** GIVEN TEXT **
+++++

Question

Decomposition of H₂O₂ follows a first order reaction. In 50 min, the concentration of H₂O₂ decreases from 0.5 to 0.125 M in one such decomposition. When the concentration of H₂O₂ reaches 0.05 M, the rate of formation of O₂ will be

(a) 6.93 x10^-4 mol min^-1 (b) 2.66 L min^-1 at STP

(c) 1.34 x10^-2 mol min^-1 (d) 693 x10^-2 mol min^-1

Answer 1

Correct option(a) 6.93 x10^-4 mol min^-1

Explanation:

Comments

Excellent

Answer 2

Correct option is (a) 6.93 x 10^-4 mol min^-1

\(2H_2O_2 \to 2H_2O + O_2\)

In 50 minutes, the concentration is reduced to one fourth

\((\because \frac{0.5}{0.125} = 4)\)

+++++

** DATA SECTION **
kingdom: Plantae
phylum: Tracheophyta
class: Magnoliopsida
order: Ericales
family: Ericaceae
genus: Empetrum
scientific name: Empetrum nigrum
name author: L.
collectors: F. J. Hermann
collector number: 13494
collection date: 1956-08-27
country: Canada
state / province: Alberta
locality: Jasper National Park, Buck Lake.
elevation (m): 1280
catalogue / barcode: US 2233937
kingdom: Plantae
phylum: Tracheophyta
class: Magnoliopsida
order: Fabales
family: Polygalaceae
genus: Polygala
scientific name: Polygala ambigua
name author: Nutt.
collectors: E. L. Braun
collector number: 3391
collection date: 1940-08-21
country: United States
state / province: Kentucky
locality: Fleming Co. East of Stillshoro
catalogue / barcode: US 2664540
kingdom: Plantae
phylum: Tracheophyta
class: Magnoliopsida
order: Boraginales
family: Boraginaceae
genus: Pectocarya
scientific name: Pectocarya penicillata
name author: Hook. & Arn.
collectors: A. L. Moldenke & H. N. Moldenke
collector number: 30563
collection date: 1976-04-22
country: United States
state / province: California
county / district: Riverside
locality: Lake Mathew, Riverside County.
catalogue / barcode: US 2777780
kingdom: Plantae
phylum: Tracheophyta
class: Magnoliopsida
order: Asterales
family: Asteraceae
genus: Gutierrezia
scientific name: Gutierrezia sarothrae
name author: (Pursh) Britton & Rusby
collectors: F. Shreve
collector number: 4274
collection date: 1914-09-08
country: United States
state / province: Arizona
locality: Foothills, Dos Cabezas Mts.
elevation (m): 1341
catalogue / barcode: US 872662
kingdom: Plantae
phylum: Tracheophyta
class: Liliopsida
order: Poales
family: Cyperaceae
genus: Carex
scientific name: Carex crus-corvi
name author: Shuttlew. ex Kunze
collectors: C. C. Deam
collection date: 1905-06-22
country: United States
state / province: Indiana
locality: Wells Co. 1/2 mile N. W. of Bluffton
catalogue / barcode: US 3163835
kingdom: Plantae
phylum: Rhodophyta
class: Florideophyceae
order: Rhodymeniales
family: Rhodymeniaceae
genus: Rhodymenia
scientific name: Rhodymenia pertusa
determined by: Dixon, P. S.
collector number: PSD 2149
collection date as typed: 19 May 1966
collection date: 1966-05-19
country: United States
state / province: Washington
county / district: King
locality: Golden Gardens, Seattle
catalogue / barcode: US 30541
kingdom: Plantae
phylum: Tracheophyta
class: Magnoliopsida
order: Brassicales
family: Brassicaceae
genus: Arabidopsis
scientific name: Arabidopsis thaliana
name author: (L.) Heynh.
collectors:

+++++

** TO DO **
**1.** Answer from the H₂O₂ decomposition thread:
(a) How many minutes does it take for the H₂O₂ concentration to fall from 0.5 to 0.125 M?
(b) What rate of O₂ formation does Answer 2 give as correct?
(c) What equation does Answer 2 write for the decomposition?
**2.** Carry on the H₂O₂ decomposition thread from its last line.
The listing is not needed for any of this.

** ANSWERS PER TASK **
**1.**
(a) 50 minutes
(b) 6.93 x 10^-4 mol min^-1
(c) \(2H_2O_2 \to 2H_2O + O_2\)

**2.**
Hence 2 half life periods corresponds to 50 minutes.

t_1/2 = 25 min

The rate constant \(k = \frac{0.693}{t_{1/2}} = \frac{0.693}{25}\)

Rate of decomposition of

\(H_2O_2 = k[H_2O_2] = \frac{0.693}{25} \times 0.05 = 1.39\times 10^{-3}\) mol/min

Rate of formation of oxygen is one half the rate of decomposition of H₂O₂.

It is \(\frac 12 \times 1.39 \times 10^{-3} = 6.93 \times 10^{-4}\) mol/min.